After a series of TV roles, Rossum, then 13, played a tooth-deprived Appalachian orphan in Maggie Greenwald's Songcatcher, a performance the Independent Spirit Awards honored as the "best debut" of 2000. Two years later, she picked up pointers from a who's who of Hollywood talent, playing Sean Penn's murdered daughter in Clint Eastwood's critically acclaimed Mystic River. Last summer, Rossum co-starred as a brainiac love interest in the global warming disaster film The Day After Tomorrow.
Nothing prepared her, however, for assuming a lead role in Joel Schumacher's $70-million film version of Andrew Lloyd Webber's The Phantom of the Opera. Although the picture has elicited mixed reviews, Rossum has come out a winner.
The National Board of Review called her portrayal of Christine, a young soprano at the Paris Opera who falls under the Phantom's spell, the best breakthrough performance by an actress this year. The Broadcast Film Critics Association also gave her a critics choice award. And, this month, the 18-year-old will compete for best actress, musical or comedy, at the Golden Globes ceremony.
Reached at the tiny New York apartment she shares with her mom and teacup Maltese, Chrissy, Rossum basks in the afterglow. Three bouquets arrive during one 90-minute stretch.
And her Spence classmates have been calling.
It seems to have slipped their minds, Rossum observes dryly, that, lacking designer clothes and upper-crust credentials, she had never been embraced by them. Now it's all about having lunch . . . six years too late.
Schumacher, a Hollywood veteran (The Client), knows the syndrome well. Success is a "bucking bronco," he said, and the bumps are inevitable.
"Child performers have additional pressures," the director said. "Either they go crazy and become drug-crazed slackers or they incorporate the training into their DNA. Emmy has an incredible work ethic. She was a young girl of 16 at the beginning of the shoot and a formidable woman at the end."
The daughter of a photographer mother and banker father who divorced when she was 3, Rossum is self-possessed and intelligent.
"Some actors come to the set and don't know what scene they're playing, but that would make me crazy," she said. "It's not about control but perfectionism, my biggest vice and one of my biggest assets.

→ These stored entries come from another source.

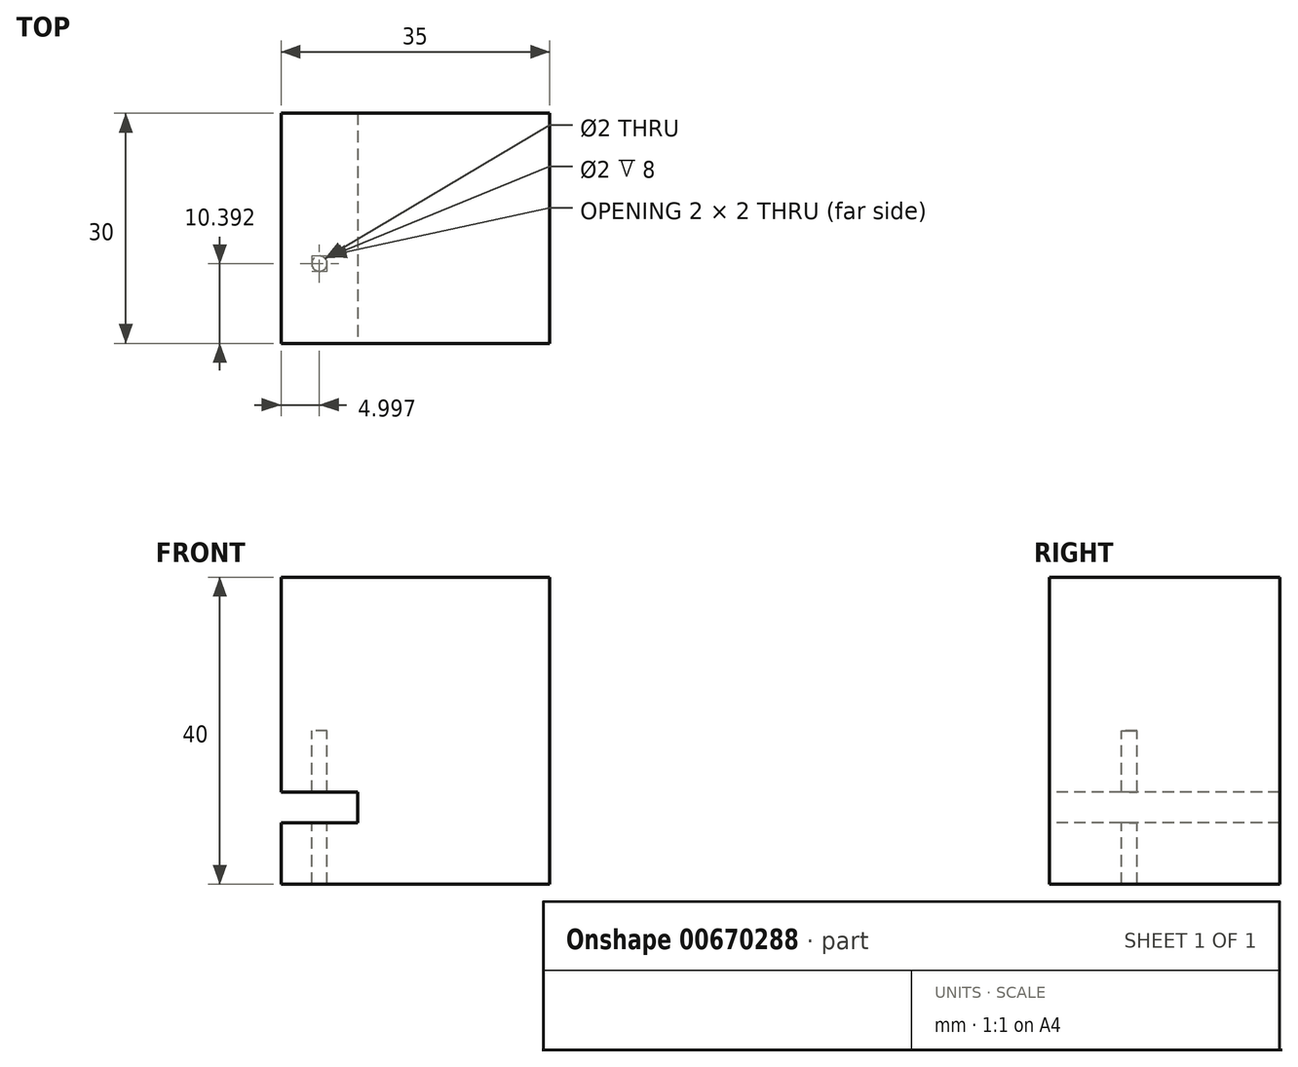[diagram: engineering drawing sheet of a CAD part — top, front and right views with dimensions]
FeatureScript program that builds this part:
annotation { "Feature Type Name" : "Feature", "Feature Type Description" : "" }
export const myFeature = defineFeature(function(context is Context, id is Id, definition is map)
    precondition{}
    {
        {
            var Q0;
            Q0=qCreatedBy(makeId("Top.planeOp"),FACE);
            var sketch = newSketch(context, id + "F0", { "sketchPlane" : qUnion([Q0])});
            skLineSegment(sketch, "E0.bottom", {"start": v(-23.24, -27.36) * mm, "end": v(11.76, -27.36) * mm});
            skLineSegment(sketch, "E0.top", {"start": v(-23.24, 2.64) * mm, "end": v(11.76, 2.64) * mm});
            skLineSegment(sketch, "E0.left", {"start": v(-23.24, -27.36) * mm, "end": v(-23.24, 2.64) * mm});
            skLineSegment(sketch, "E0.right", {"start": v(11.76, -27.36) * mm, "end": v(11.76, 2.64) * mm});
            skSolve(sketch);
        }
        {
            var Q0;
            Q0=makeQuery(id+"F0.imprint","IMPRINT",FACE,{"disambiguationData":[TD([[makeQuery(id+"F0.imprint","IMPRINT",EDGE,{"derivedFrom":sQuery(id+"F0.wireOp",EDGE,"E0.bottom")}),1.0]])]});
            extrude(context, id + "F1", {"entities" : qUnion([Q0]), "depth" : 20 * mm, "offsetDistance" : 25 * mm});
        }
        {
            var Q0;
            Q0=makeQuery(id+"F1.opExtrude","SWEPT_FACE",FACE,{"disambiguationData":[OSD([sQuery(id+"F0.wireOp",EDGE,"E0.bottom")])]});
            var sketch = newSketch(context, id + "F2", { "sketchPlane" : qUnion([Q0])});
            skLineSegment(sketch, "E1.top", {"start": v(-23.24, 12) * mm, "end": v(-13.24, 12) * mm});
            skLineSegment(sketch, "E2.top", {"start": v(-23.24, 8) * mm, "end": v(-13.24, 8) * mm});
            skLineSegment(sketch, "E2.left", {"start": v(-23.24, 12) * mm, "end": v(-23.24, 8) * mm});
            skLineSegment(sketch, "E2.right", {"start": v(-13.24, 12) * mm, "end": v(-13.24, 8) * mm});
            skSolve(sketch);
        }
        {
            var Q0;
            Q0 = qSketchRegion(id + "F2", true);
            extrude(context, id + "F3", {"entities" : qUnion([Q0]), "operationType" : NewBodyOperationType.REMOVE, "oppositeDirection" : true, "depth" : 40 * mm, "offsetDistance" : 25 * mm});
        }
        {
            var Q0;
            Q0=makeQuery(id+"F1.opExtrude","CAP_FACE",FACE,{"disambiguationData":[OSD([sQuery(id+"F0.wireOp",EDGE,"E0.bottom"),sQuery(id+"F0.wireOp",EDGE,"E0.top"),sQuery(id+"F0.wireOp",EDGE,"E0.left"),sQuery(id+"F0.wireOp",EDGE,"E0.right")])],"isStart":false});
            var sketch = newSketch(context, id + "F4", { "sketchPlane" : qUnion([Q0])});
            skCircle(sketch, "E3", {"center": v(-18.24, 3.9) * mm, "radius": 1 * mm});
            skCircle(sketch, "E4", {"center": v(-18.24, -16.97) * mm, "radius": 1 * mm});
            skSolve(sketch);
        }
        {
            var Q0;
            Q0 = qSketchRegion(id + "F4", true);
            extrude(context, id + "F5", {"entities" : qUnion([Q0]), "operationType" : NewBodyOperationType.REMOVE, "oppositeDirection" : true, "depth" : 25 * mm, "offsetDistance" : 25 * mm});
        }
        {
            var Q0;
            Q0=makeQuery(id+"F1.opExtrude","CAP_FACE",FACE,{"disambiguationData":[OSD([sQuery(id+"F0.wireOp",EDGE,"E0.bottom"),sQuery(id+"F0.wireOp",EDGE,"E0.top"),sQuery(id+"F0.wireOp",EDGE,"E0.left"),sQuery(id+"F0.wireOp",EDGE,"E0.right")])],"isStart":false});
            var sketch = newSketch(context, id + "F6", { "sketchPlane" : qUnion([Q0])});
            skLineSegment(sketch, "E5.bottom", {"start": v(-21.27, -35) * mm, "end": v(-23.24, -35) * mm});
            skLineSegment(sketch, "E5.top", {"start": v(-21.27, -3.7) * mm, "end": v(-23.24, -3.7) * mm});
            skLineSegment(sketch, "E5.left", {"start": v(-21.27, -35) * mm, "end": v(-21.27, -3.7) * mm});
            skLineSegment(sketch, "E6.bottom", {"start": v(-23.24, 2.64) * mm, "end": v(11.76, 2.64) * mm});
            skLineSegment(sketch, "E6.top", {"start": v(-23.24, -27.36) * mm, "end": v(11.76, -27.36) * mm});
            skLineSegment(sketch, "E6.left", {"start": v(-23.24, 2.64) * mm, "end": v(-23.24, -27.36) * mm});
            skLineSegment(sketch, "E6.right", {"start": v(11.76, 2.64) * mm, "end": v(11.76, -27.36) * mm});
            skSolve(sketch);
        }
        {
            var Q0;
            Q0 = qSketchRegion(id + "F6", true);
            extrude(context, id + "F7", {"entities" : qUnion([Q0]), "operationType" : NewBodyOperationType.ADD, "depth" : 20 * mm, "offsetDistance" : 25 * mm});
        }
    });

I have strong feelings about the emotions of the character and am not shy about expressing them. I go along with directors after I agree with them. While they have the last word, they're not paying me to read lines."

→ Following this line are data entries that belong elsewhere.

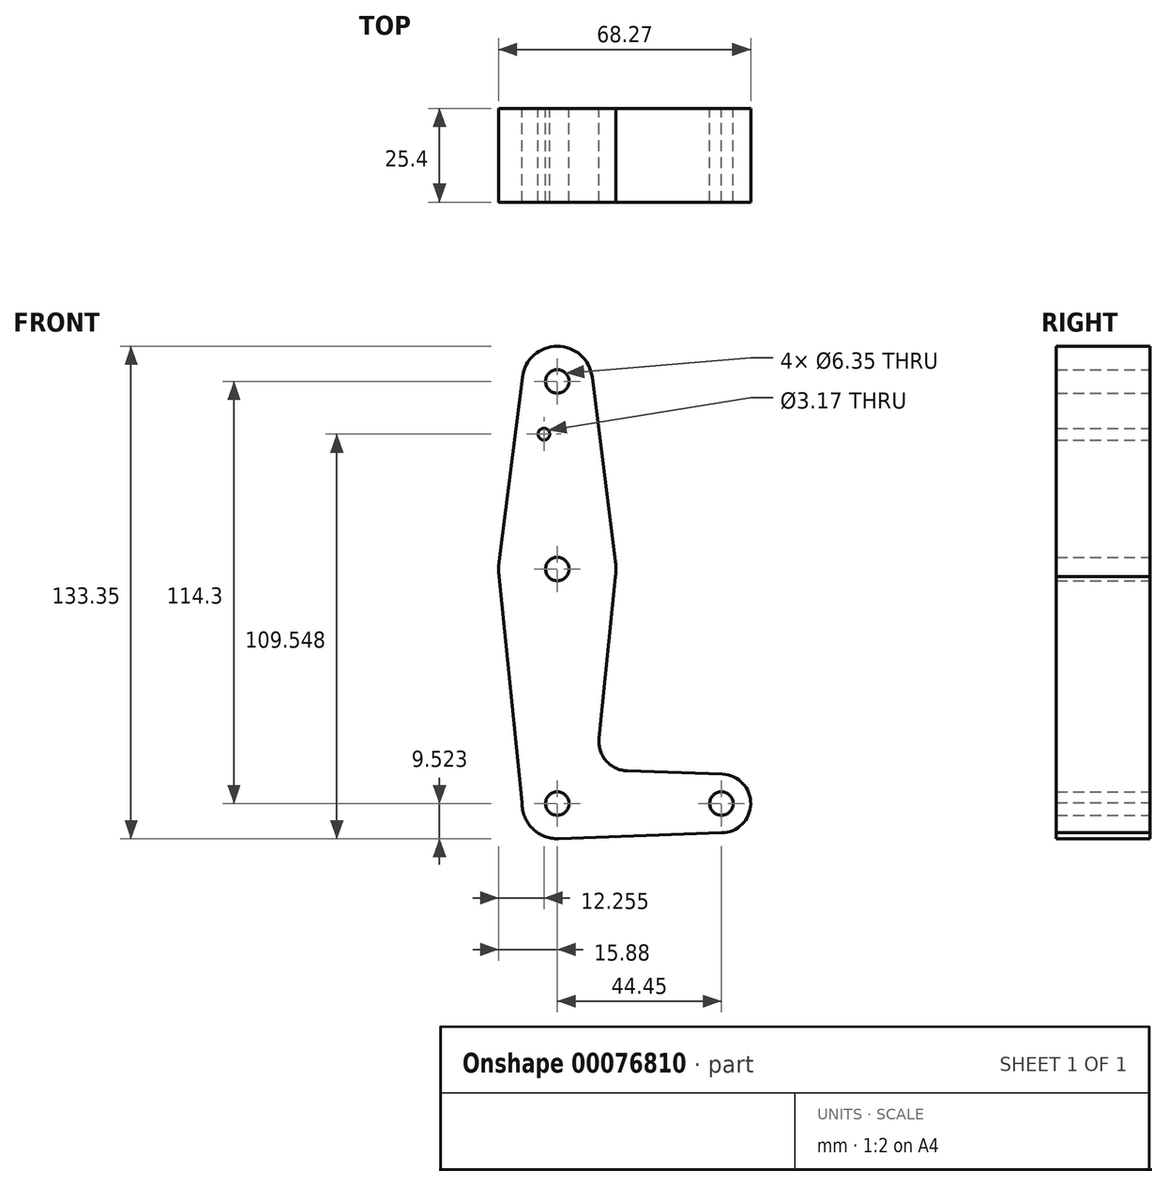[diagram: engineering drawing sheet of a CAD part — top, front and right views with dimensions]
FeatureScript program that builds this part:
annotation { "Feature Type Name" : "Feature", "Feature Type Description" : "" }
export const myFeature = defineFeature(function(context is Context, id is Id, definition is map)
    precondition{}
    {
        {
            var Q0;
            Q0=qCreatedBy(makeId("Front.planeOp"),FACE);
            var sketch = newSketch(context, id + "F0", { "sketchPlane" : qUnion([Q0])});
            skLineSegment(sketch, "E0", {"start": v(-44.45, 83.52) * mm, "end": v(-44.45, -30.78) * mm});
            skLineSegment(sketch, "E1", {"start": v(0, -30.78) * mm, "end": v(-44.45, -30.78) * mm});
            skCircle(sketch, "E2", {"center": v(-44.45, 83.52) * mm, "radius": 9.53 * mm});
            skCircle(sketch, "E3", {"center": v(-44.45, 32.72) * mm, "radius": 15.88 * mm});
            skCircle(sketch, "E4", {"center": v(-44.45, -30.78) * mm, "radius": 9.53 * mm});
            skCircle(sketch, "E5", {"center": v(0, -30.78) * mm, "radius": 7.94 * mm});
            skLineSegment(sketch, "E6", {"start": v(-53.97, -30.6) * mm, "end": v(-53.97, -30.6) * mm});
            skLineSegment(sketch, "E7", {"start": v(-53.9, 84.71) * mm, "end": v(-60.2, 34.7) * mm});
            skLineSegment(sketch, "E8", {"start": v(-60.2, 34.7) * mm, "end": v(-60.2, 30.74) * mm});
            skLineSegment(sketch, "E9", {"start": v(-60.2, 30.74) * mm, "end": v(-53.97, -30.6) * mm});
            skLineSegment(sketch, "E10", {"start": v(-35, 84.71) * mm, "end": v(-28.7, 34.7) * mm});
            skLineSegment(sketch, "E11", {"start": v(-28.7, 34.7) * mm, "end": v(-28.7, 30.74) * mm});
            skCircle(sketch, "E12", {"center": v(-48.07, 69.25) * mm, "radius": 1.59 * mm});
            skCircle(sketch, "E13", {"center": v(-44.45, 32.72) * mm, "radius": 3.18 * mm});
            skCircle(sketch, "E14", {"center": v(-44.45, 83.52) * mm, "radius": 3.18 * mm});
            skCircle(sketch, "E15", {"center": v(-44.45, -30.78) * mm, "radius": 3.18 * mm});
            skCircle(sketch, "E16", {"center": v(0, -30.78) * mm, "radius": 3.18 * mm});
            skLineSegment(sketch, "E17", {"start": v(-25.52, -21.93) * mm, "end": v(0.28, -22.84) * mm});
            skLineSegment(sketch, "E18", {"start": v(-33.14, -13.18) * mm, "end": v(-28.7, 30.74) * mm});
            skArc(sketch, "E19.filletArc", {"start": v(-33.14, -13.18) * mm, "mid": v(-31.23, -19.2) * mm, "end": v(-25.52, -21.93) * mm});
            skLineSegment(sketch, "E20", {"start": v(0, -38.71) * mm, "end": v(-44.1, -40.3) * mm});
            skSolve(sketch);
        }
        {
            var Q0;
            Q0 = qSketchRegion(id + "F0", true);
            var Q1;
            {var subQ0=sQuery(id+"F0.wireOp",EDGE,"E4");var subQ1=sQuery(id+"F0.wireOp",EDGE,"E0");var subQ2=makeQuery(id+"F0.imprint","INTERSECT",VERTEX,{"derivedFrom":[subQ1,subQ0]});Q1=makeQuery(id+"F0.imprint","IMPRINT",FACE,{"disambiguationData":[TD([[makeQuery(id+"F0.imprint","IMPRINT",EDGE,{"disambiguationData":[TD([[subQ2,-1.0]])],"derivedFrom":subQ1}),1.0]])]});}
            extrude(context, id + "F1", {"entities" : qUnion([Q0, Q1]), "depth" : 25.4 * mm});
        }
    });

After auditioning 200 actors in six months for Christine, Schumacher came up empty-handed.
Then he learned about Rossum, giving her a call in May 2003, right after The Day After Tomorrow wrapped. Two days later, she was back in New York singing Think of Me for her screen test.
Watching her in costume and full makeup, Gerald Butler, hired to play the Phantom, stood behind Schumacher at the monitor and whispered "Hire her" in his ear. Rossum repeated the tune for Lloyd Webber in his New York apartment and, obviously, scored again. A few days later, her agent was on the phone to her, saying she had gotten the part, a moment equal to that, a few years back, when she got Mystic River and The Day After Tomorrow in 24 hours.
Rossum intentionally avoided seeing the stage production to avoid preconceptions. She studied the older man-younger woman relationship between choreographer George Balanchine and ballerina Suzanne Farrell to get a grip on the student-mentor dynamic between Christine and the Phantom. She attended a seance to better understand Christine, who is still coming to terms with her father's death. Before the shoot, she studied ballet and started singing again after a five-year hiatus.
"This shoot was tough on my family because _ inhabiting Christine's terror and pain _ I was depressed, tormented for six months," she said. "Wearing the tightest of corsets for 14 hours a day made things even tougher. I ate ice cream rather than solid food because it melted on the way down."